Bisakah Kita Melewatkan Perjumpaan

efde
Chapter #11

Bab 10: Kekerasan Membutuhkan Pelaku (Bagian 5)

Kak Widi menyodorkan benda berbentuk persegi ke tengah meja.

Menyenangkan juga menjadi pihak yang menerima hasil kerja keras orang lain, pikirku.

“Seperti kusampaikan sebelumnya, Aku dan Dini pergi ke tempat kursus itu. Tadinya, Dini akan nekat meminta rekaman CCTV pada pihak kursus, sayangnya, mereka tak terlihat punya CCTV yang memadai. Lagipula, rekaman CCTV selalu dihapus berkala. Untungnya, saat kami masuk ke sana, aku mengenali wajah seseorang. 

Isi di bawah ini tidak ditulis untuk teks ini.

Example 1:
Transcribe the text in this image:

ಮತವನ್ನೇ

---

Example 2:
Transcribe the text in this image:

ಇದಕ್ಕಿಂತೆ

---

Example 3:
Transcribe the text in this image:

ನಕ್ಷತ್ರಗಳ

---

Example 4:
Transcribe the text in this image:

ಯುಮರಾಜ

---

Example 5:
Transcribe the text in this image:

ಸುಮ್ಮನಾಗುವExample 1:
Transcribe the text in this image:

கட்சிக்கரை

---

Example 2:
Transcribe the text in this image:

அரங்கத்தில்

Sasa, teman sekelasku dulu saat SMP rupanya juga mengambil kursus di tempat itu. Dia mengenali Raka, Rendy, dan Mahan sebagai sesama peserta kursus. Dia setuju untuk memberi kesaksian. Aku juga sudah minta izin padanya untuk merekam.”

“Aku tidak banyak bicara di situ,” aku Dini. “Tapi, Kak Widi berhasil mendapatkan informasi yang bagus.” Dia berkata dengan ceria.

Terima kasih untuk bocorannya, nona Dini. Kau adalah tipe yang akan dibenci komunitas pecinta film.

Nissa mengambil benda persegi panjang itu. “Boleh kuputar?”

Kak Widi mengangguk mempersilakan.

***

“Tapi, sudah lama kita tak bertemu. Bukankah terakhir kita bertemu saat kau sedang memotret di jalan?”

“Ah, benar. Itu tahun lalu. Saat itu ada kegiatan memotret bersama klub fotografi di sekolahku.”

Jeda sejenak.

“Para anak laki-laki itu ya. Jadi, apa ada sesuatu yang terjadi?”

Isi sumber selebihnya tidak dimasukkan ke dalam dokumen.